Jasml 0.10.953.520.73N
Smallsql 0.161.545.870.80Y
m-e-c scehdule α3-101.694.940.92N
Xcool 0.11.934.600.84N
MarsProject 2.792.337.90.96Y
Log4j 1.2.14 2.437.340.96Y

So, the lower slope and higher incercept of JRuby was a surprise. But note also that the R-squared is quite low. This causes me to refine my thinking about these (candidate) metrics. A low R-squared means that the linear regression through the (log-log) points describing the complexity distribution is not good. This suggests that the actual distribution then is not modelled well by a Zipf type of relation. Maybe there's something about language implementations that produces this? It's worth checking against, say, Jython.

Meanwhile, those codebases with a high R-squared (say, 0.9 or above) seem to confirm my hypothesis that (now I must say "in the case of codebases with very strongly Zipf distributions of complexity) having tests produces a steeper slope to the (log-log) linear regression throught the distribution. And it looks as if a slope of 2.0 is the breakpoint. Still lots more to do though.

Further Investigation

I'd be particularly interested from anyone who finds a codebase with an R-squared of 0.9 or more and tests, but a slope less than 2.0

The discovery of codeases whos complexity distribution is not well modelled by Zipf is not a surprise. The fact that such codebases do not match the tests => steeper slope hypothesis is very interesting and suggests strongly that the next feature ot add to measure is a chart of the actual complexity distribution to eyball.

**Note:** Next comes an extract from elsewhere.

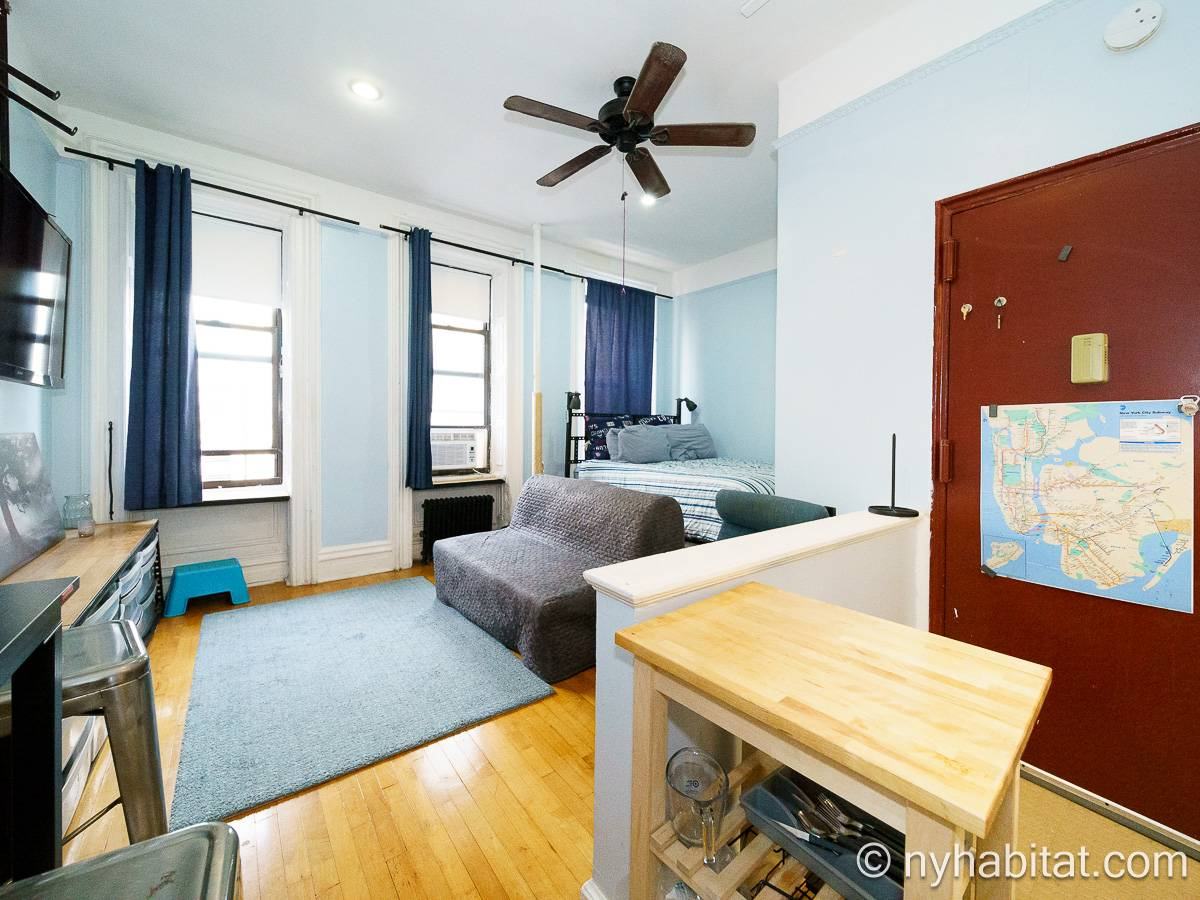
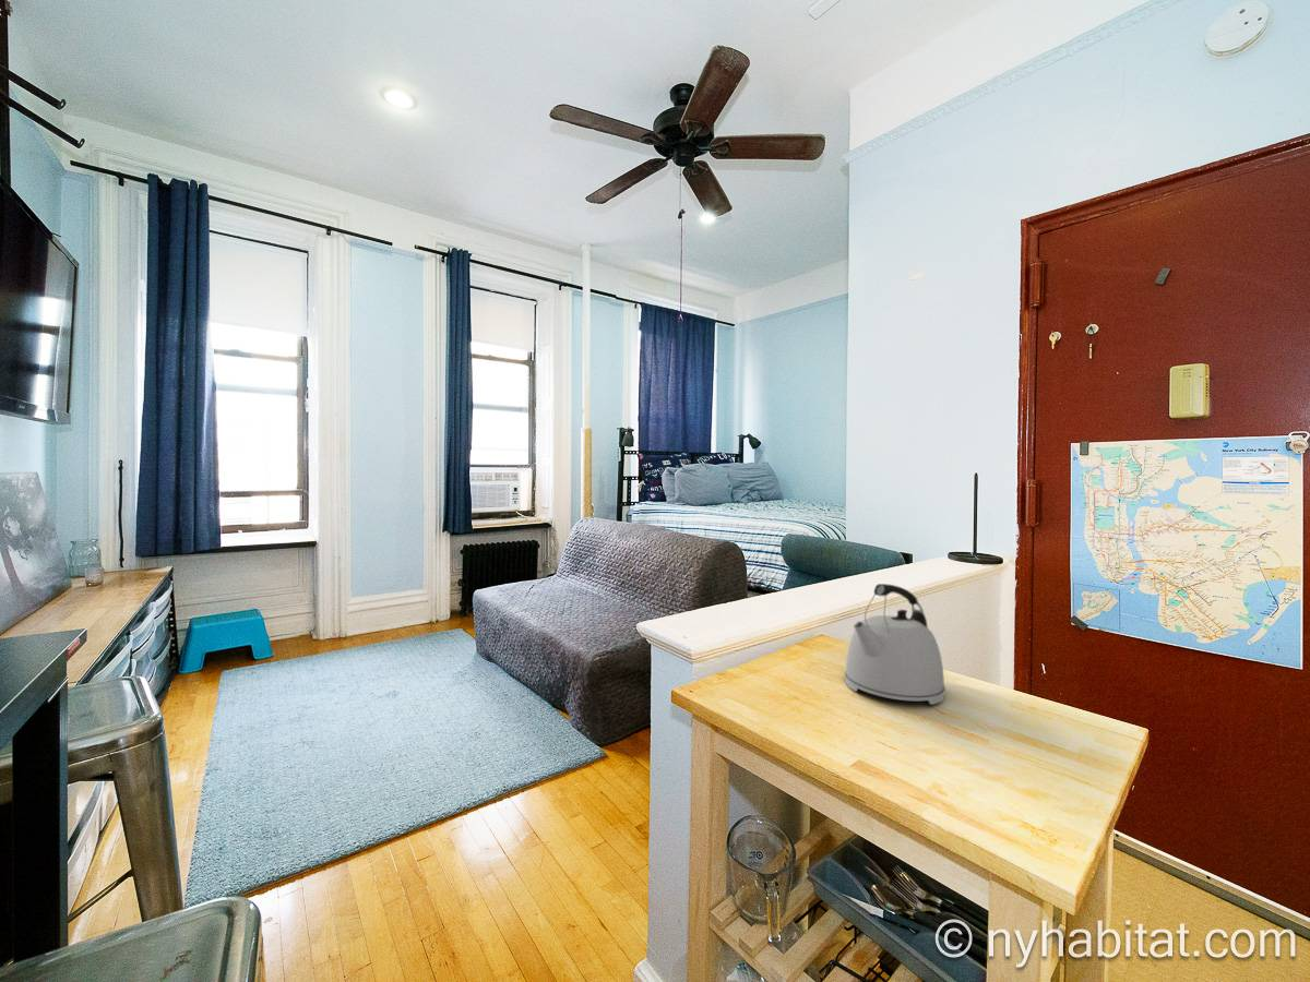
+ kettle [844,583,946,706]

Note to publishers of code

This sort of research would be impossible without your kind generosity in publishing your code, and I thank your for that. If your code appears here, and has been given a low intercept, this should not be interpreted as indicating that your code is of low quality, merely that it does not exibit particularly strongly the property that I'm investigating.

The Story continues here.


Nic McPhee said...

Cool tool - thanks for sharing! (I came here from a recent post by Uncle Bob.)

I ran this on a code base we've developed over about a decade to support our work in evolutionary computation and got:

Zipf Distribution Parameters
* slope magnitude: 2.42
* intercept: 5.98
* R-squared: 0.85
Pareto Distribution Parameters
* slope magnitude: 2.09
* intercept: 6.58
* R-squared: 0.93

The weaker R-squared on the Zipf appears to be because of a higher than expected number of methods with very high CC (> 70), so the line drifts up some on the right.

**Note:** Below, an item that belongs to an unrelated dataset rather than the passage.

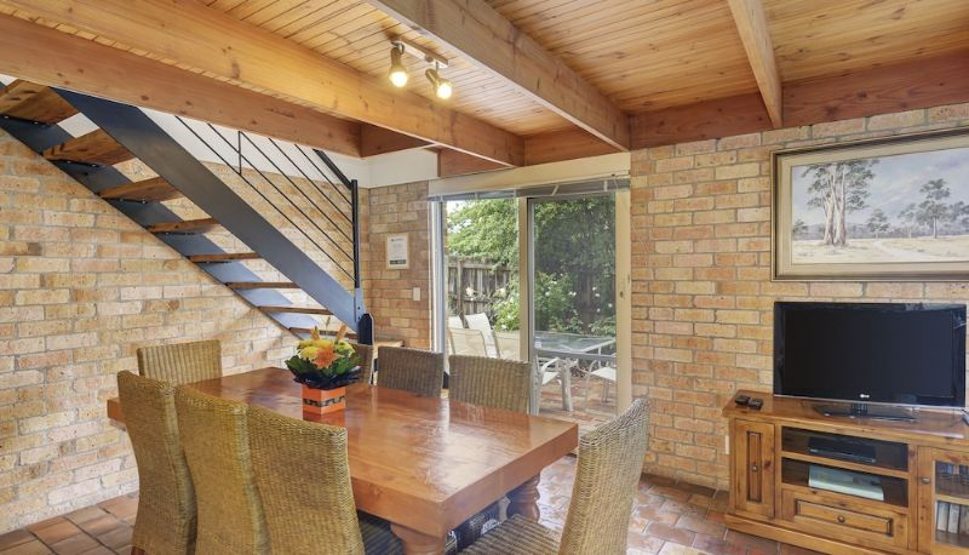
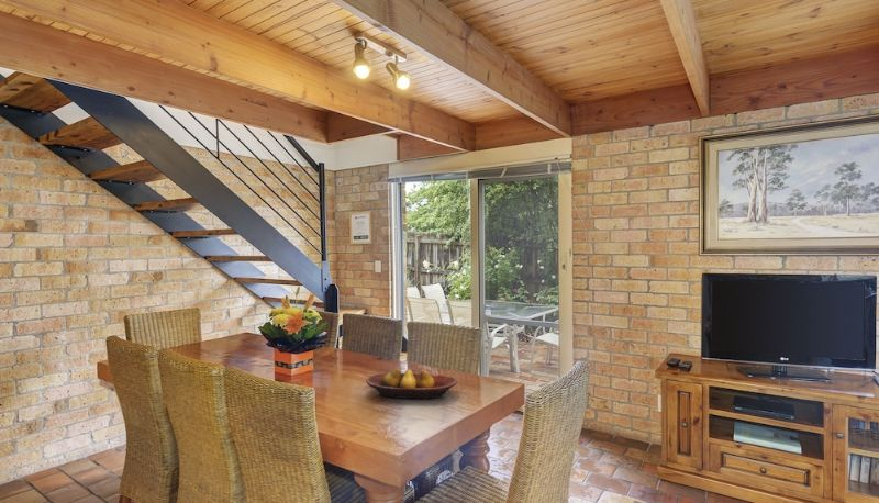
+ fruit bowl [365,368,458,400]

This code has gone through several generations and major re-writes, and started before we'd ever heard of unit testing (or agile). Some of the subsequent re-writes and extensions have been TDD, other sections have been tested after the fact, and others (especially highly stochastic sections) frankly aren't well tested :-(.

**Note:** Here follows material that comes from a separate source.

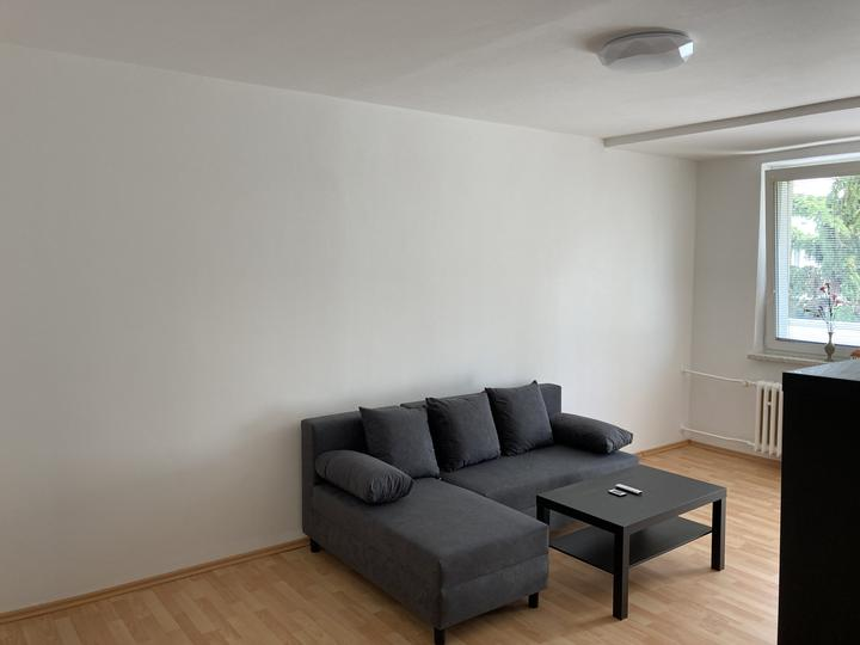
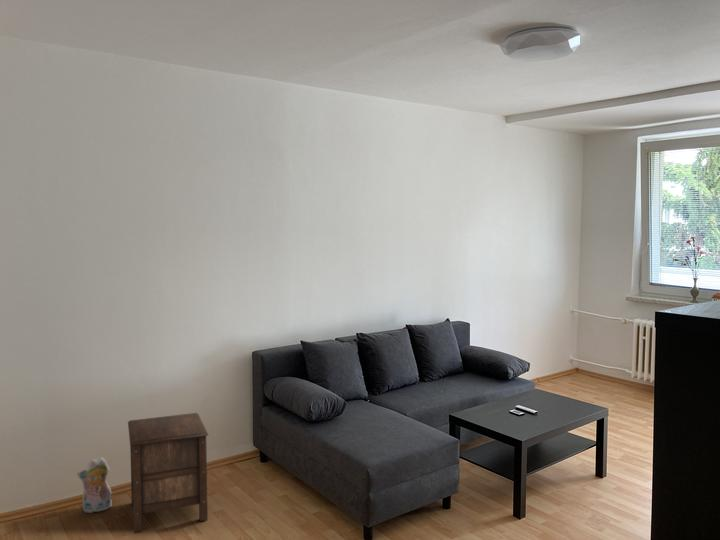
+ plush toy [76,457,113,514]
+ nightstand [127,412,209,535]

I don't know to what degree these numbers are interesting from your perspective, but I certainly found it interesting to run measure on our code. Thanks for the info.

keithb said...

Hi Nick,
Thanks for your interest, and for your numbers. What I've seen before is that parts of a codebase that have been developed in different ways can have very different numbers, you might find it illuminating to dig around a bit.